Activities:
• 1. According to the event write-up, how many servers is the PayPerPost application currently running on?
• 2. Copy everything in the event write-up from "We’re just over" down to "of QFX software.", word for word.
• 3. Summarize the event write-up in two sentences.

Provided passage:
I live blogged the event from Twitter, at least the portions of it that I was not running and this is just a tiny fragment of some of the fun we had.

Dan Rua of Inflexion Ventures, a Florida based Venture Capital firm spoke about starting a fundable company. His entire presentation was fantastic, here are a few of the more telling quotations –
On commitment
Being in a startup means being able to do whatever it takes…
On resolve
Put one foot in front of the other, building a company is not explosive. [Starting a company] is doing one thing after the next.
You have to have the “X-Factor”, management with passion and unique knowledge.
On the pitch
The first 5 minutes of the pitch is critical.
On markets
Create markets don’t size them.
Next came an impromptu presentation from Peter Wright, Vice President of Software Development at PayPerPost. He spoke on his career, developing a business and some of the trials that PayPerPost has run into.
On his early employment.
I lead the development team at Enron… that was fun.
On the various iterations of the PayPerPost software platform.
We’re just over one year old. We started as a PHP app and then it was rewritten in Ruby on Rail…we’re still recovering.
On explosive growth.
Currently the application is running on 23 servers. In the past year we’ve served over 15 Million pages, our data server couldn’t handle it. That was fun.
On criticisms.
Mike Arrington…who hates us. Jason Calacanis…who hates us… Robert Scoble…who also hates us. We love them…
After some fanfare, we then began a panel on development platforms, and the decisions that go into choosing them. The panel consisted of Skyler Slade, lead programmer for Grooveshark; Peter Wright, VP of software development for PayPerPost and Qian Wang, CEO of QFX software.
What’s the balance between speed and quality?
Peter: It’s the web, it’s a mutable platform. You produce, get feedback and then fix the problems.
Qian: As soon as you have something that is useful to people…release…If they find it useful, they’re going to use it.

Supplied records:
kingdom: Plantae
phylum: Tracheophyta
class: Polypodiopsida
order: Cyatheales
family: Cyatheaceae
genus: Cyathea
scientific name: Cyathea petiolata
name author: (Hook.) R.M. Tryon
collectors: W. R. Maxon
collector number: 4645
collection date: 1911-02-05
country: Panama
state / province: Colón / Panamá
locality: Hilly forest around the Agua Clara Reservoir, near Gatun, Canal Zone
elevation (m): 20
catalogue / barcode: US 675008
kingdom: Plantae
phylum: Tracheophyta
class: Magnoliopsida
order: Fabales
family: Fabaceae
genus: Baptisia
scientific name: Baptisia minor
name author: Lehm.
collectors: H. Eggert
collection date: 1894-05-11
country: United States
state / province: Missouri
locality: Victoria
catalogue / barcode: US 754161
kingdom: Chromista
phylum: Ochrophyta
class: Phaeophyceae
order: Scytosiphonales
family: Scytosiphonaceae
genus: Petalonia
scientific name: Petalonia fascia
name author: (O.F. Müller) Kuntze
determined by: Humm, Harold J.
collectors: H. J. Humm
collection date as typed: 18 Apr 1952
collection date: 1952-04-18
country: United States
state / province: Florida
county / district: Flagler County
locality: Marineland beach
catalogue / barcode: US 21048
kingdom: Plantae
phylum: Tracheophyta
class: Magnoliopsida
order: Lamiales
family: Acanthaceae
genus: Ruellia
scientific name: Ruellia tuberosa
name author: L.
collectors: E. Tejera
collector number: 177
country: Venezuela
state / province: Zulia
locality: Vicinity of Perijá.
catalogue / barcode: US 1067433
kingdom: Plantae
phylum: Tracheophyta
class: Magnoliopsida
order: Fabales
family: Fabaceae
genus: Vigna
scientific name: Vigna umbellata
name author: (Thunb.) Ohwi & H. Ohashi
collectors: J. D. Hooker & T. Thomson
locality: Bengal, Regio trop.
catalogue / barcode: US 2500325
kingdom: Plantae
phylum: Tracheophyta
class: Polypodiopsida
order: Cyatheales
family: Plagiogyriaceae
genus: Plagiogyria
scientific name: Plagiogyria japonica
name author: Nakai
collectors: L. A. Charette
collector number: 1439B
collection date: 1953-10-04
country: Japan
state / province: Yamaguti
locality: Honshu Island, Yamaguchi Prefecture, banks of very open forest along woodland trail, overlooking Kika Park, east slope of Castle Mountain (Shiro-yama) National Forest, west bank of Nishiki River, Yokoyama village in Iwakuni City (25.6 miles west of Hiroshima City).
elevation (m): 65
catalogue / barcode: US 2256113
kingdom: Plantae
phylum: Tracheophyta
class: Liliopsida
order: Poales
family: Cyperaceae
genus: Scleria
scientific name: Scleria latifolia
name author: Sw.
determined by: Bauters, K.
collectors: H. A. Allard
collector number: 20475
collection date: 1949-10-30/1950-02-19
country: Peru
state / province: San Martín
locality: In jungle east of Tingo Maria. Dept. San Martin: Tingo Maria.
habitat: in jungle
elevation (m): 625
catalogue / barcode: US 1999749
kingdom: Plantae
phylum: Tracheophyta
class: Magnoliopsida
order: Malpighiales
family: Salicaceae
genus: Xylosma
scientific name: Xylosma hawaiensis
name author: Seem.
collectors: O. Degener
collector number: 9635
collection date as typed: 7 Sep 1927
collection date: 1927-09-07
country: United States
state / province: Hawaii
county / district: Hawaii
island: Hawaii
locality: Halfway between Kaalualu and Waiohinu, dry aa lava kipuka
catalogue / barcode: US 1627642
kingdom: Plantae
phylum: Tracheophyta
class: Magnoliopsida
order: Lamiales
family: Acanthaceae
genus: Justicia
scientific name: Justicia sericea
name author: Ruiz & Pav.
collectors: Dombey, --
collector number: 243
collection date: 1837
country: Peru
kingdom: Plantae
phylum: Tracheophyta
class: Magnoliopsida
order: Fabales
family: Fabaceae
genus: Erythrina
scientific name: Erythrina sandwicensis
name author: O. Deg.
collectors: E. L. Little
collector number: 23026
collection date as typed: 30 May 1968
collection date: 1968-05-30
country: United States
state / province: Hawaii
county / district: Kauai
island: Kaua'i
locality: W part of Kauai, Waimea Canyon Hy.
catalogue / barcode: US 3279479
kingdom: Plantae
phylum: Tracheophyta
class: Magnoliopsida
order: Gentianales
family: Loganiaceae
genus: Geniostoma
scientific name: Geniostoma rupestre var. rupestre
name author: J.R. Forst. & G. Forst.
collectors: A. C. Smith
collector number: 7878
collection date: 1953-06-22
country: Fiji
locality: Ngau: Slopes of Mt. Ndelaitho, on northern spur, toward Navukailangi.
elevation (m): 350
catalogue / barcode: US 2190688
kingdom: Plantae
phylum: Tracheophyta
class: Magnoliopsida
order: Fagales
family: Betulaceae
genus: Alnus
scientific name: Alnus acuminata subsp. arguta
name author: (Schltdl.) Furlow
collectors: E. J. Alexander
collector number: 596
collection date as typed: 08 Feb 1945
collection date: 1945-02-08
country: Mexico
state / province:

Solved tasks:
• 1. 23 servers.

• 2.
We’re just over one year old. We started as a PHP app and then it was rewritten in Ruby on Rail…we’re still recovering.
On explosive growth.
Currently the application is running on 23 servers. In the past year we’ve served over 15 Million pages, our data server couldn’t handle it. That was fun.
On criticisms.
Mike Arrington…who hates us. Jason Calacanis…who hates us… Robert Scoble…who also hates us. We love them…
After some fanfare, we then began a panel on development platforms, and the decisions that go into choosing them. The panel consisted of Skyler Slade, lead programmer for Grooveshark; Peter Wright, VP of software development for PayPerPost and Qian Wang, CEO of QFX software.

• 3. Dan Rua of Inflexion Ventures spoke about starting a fundable company, and Peter Wright of PayPerPost then gave an impromptu presentation on his career, developing a business and the trials PayPerPost has run into. A panel of Skyler Slade of Grooveshark, Peter Wright and Qian Wang of QFX software followed, discussing development platforms and the decisions that go into choosing them.